● **Data block**:
==================================================
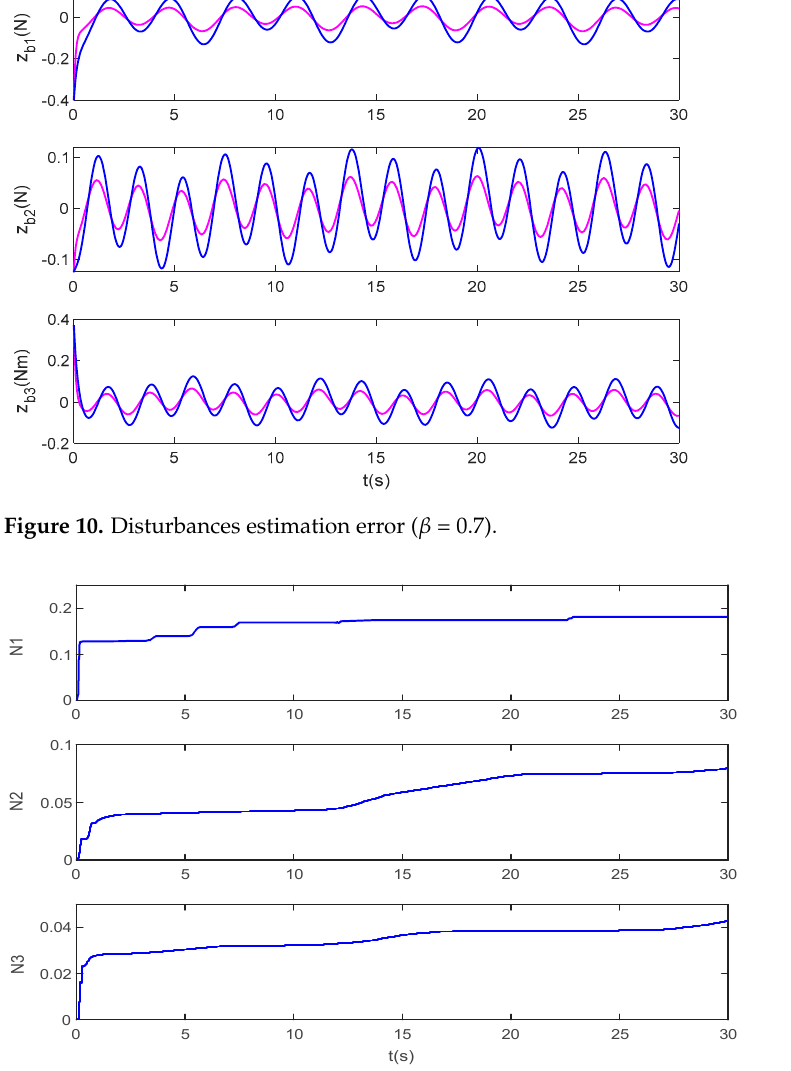
Figure 11. Nussbuam parameters change curves.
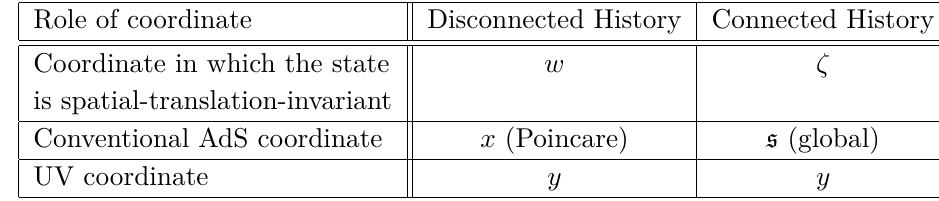
Figure 9. The conformal transformation from the U(1) symmetric ζ cylinder to the s cylinder in which the quench happens. There are two slits in the s cylinder because we need to use this manifold for expectation values, and so need both a ‘ket’ as well as a ‘bra’ copy of the state. This figure is in Euclidean space whereas figure 6 in the previous subsection is in Lorentzian space.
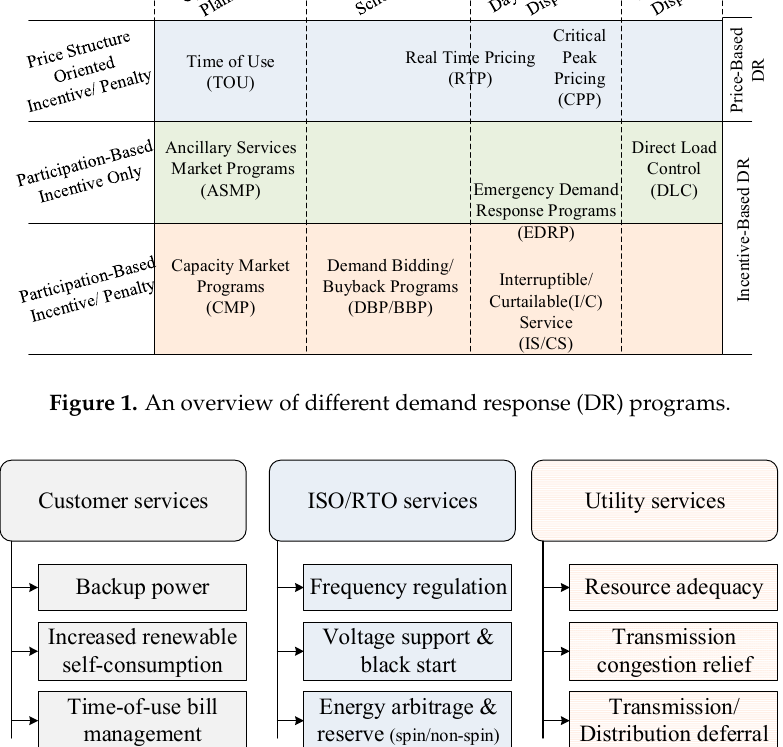
Figure 2. An overview of the benefits of a battery energy storage system (BESS).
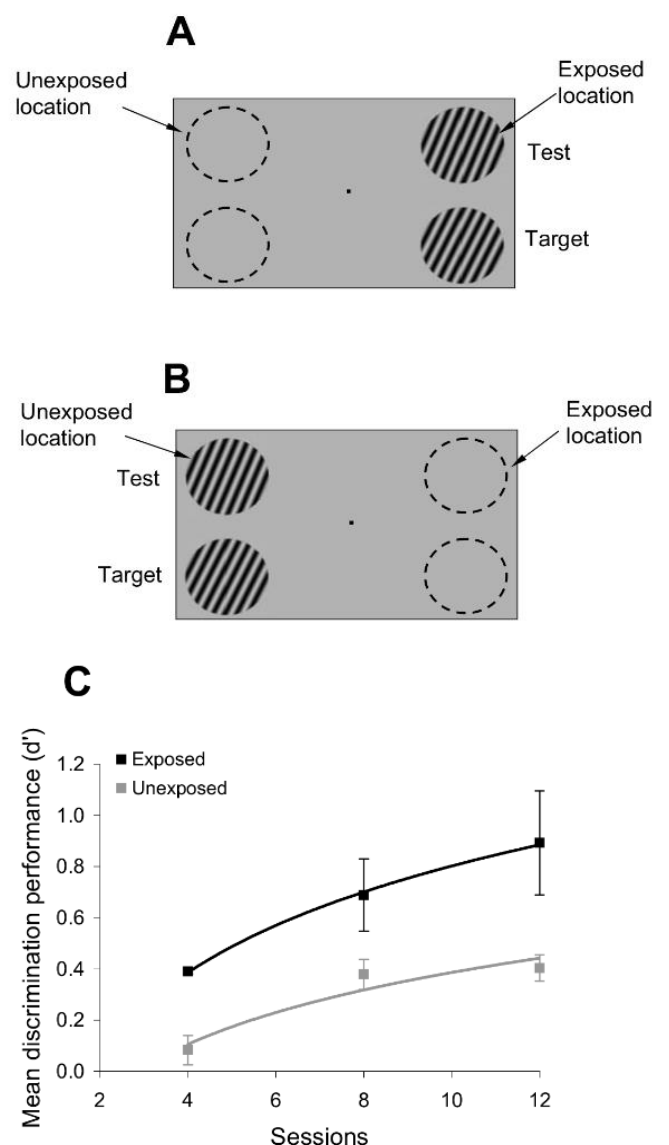
Figure 5. Simultaneous orientation discrimination. ( A , B ) Orientation discrimination performance was measured at both the exposed ( A ) and unexposed ( B ) locations by simultaneously presenting the test and target stimuli. The test was always presented at a fixed location (above the unexposed location). The center-to-center distance between the target and test locations was 5°. Each discrimination test was conducted after an exposure session similar to that discussed in Figure 1. ( C ) Exposure to orthogonal orientations significantly alters simultaneous orientation discrimination performance at the exposed location.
==================================================
● **What to do**: Whatever lies between the first line of the data and the line holding "Figure 2. An", inclusive, should be repeated exactly, apart from the pictures.

● **Task result**:
Figure 11. Nussbuam parameters change curves.
Figure 9. The conformal transformation from the U(1) symmetric ζ cylinder to the s cylinder in which the quench happens. There are two slits in the s cylinder because we need to use this manifold for expectation values, and so need both a ‘ket’ as well as a ‘bra’ copy of the state. This figure is in Euclidean space whereas figure 6 in the previous subsection is in Lorentzian space.
Figure 2. An overview of the benefits of a battery energy storage system (BESS).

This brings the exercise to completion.